╭──
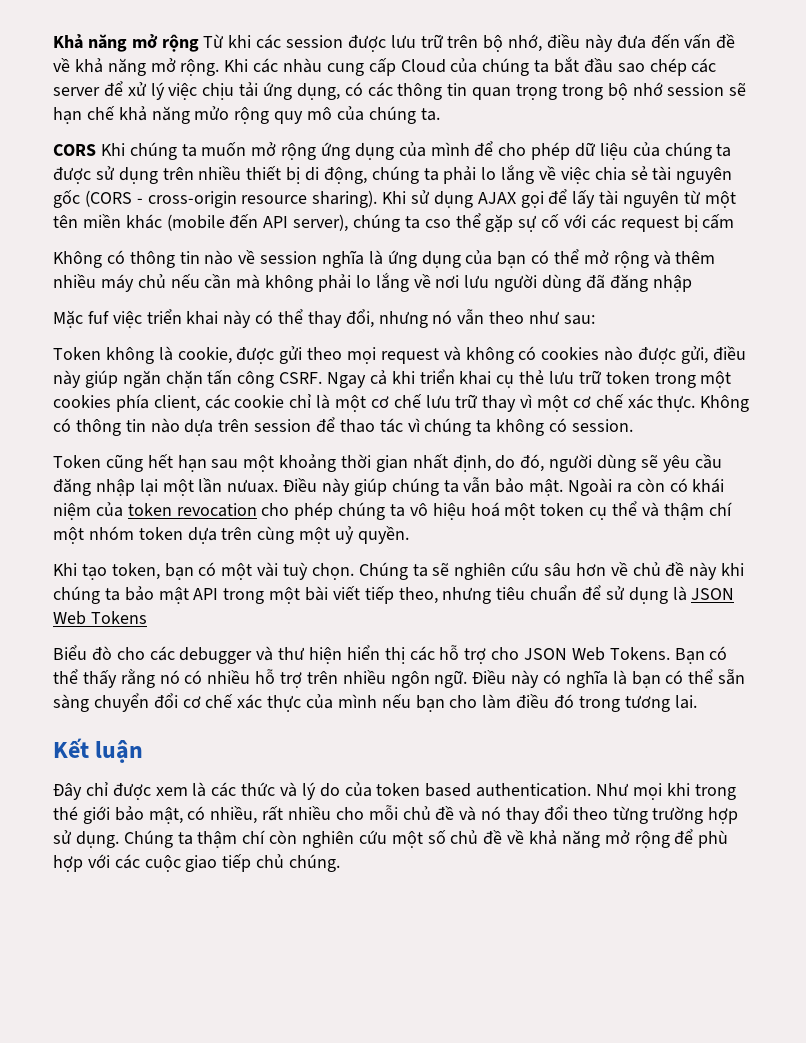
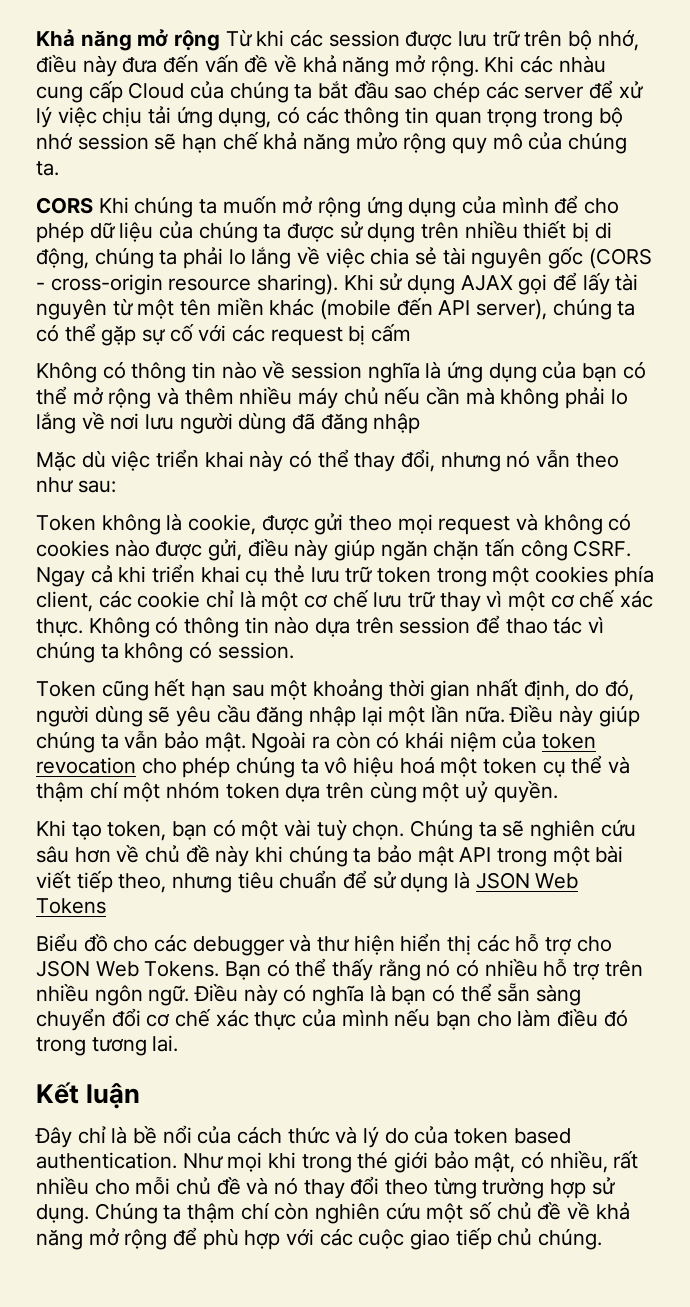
[424,219,451,228] cso -> [36,324,59,342] có
[87,311,109,324] fuf -> [81,450,106,468] dù
[227,479,279,493] nưuax. -> [464,706,505,723] nữa.
[91,646,112,660] đò -> [83,934,108,952] đồ
[112,782,237,800] được xem là các -> [111,1125,283,1144] là bề nổi của cách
╰──
■ TASK DETAILS
Transcribe the whole listing exactly as it stands, apart from the pictures.

■ RESPONSE
[424,219,451,228] cso -> [36,324,59,342] có
[87,311,109,324] fuf -> [81,450,106,468] dù
[227,479,279,493] nưuax. -> [464,706,505,723] nữa.
[91,646,112,660] đò -> [83,934,108,952] đồ
[112,782,237,800] được xem là các -> [111,1125,283,1144] là bề nổi của cách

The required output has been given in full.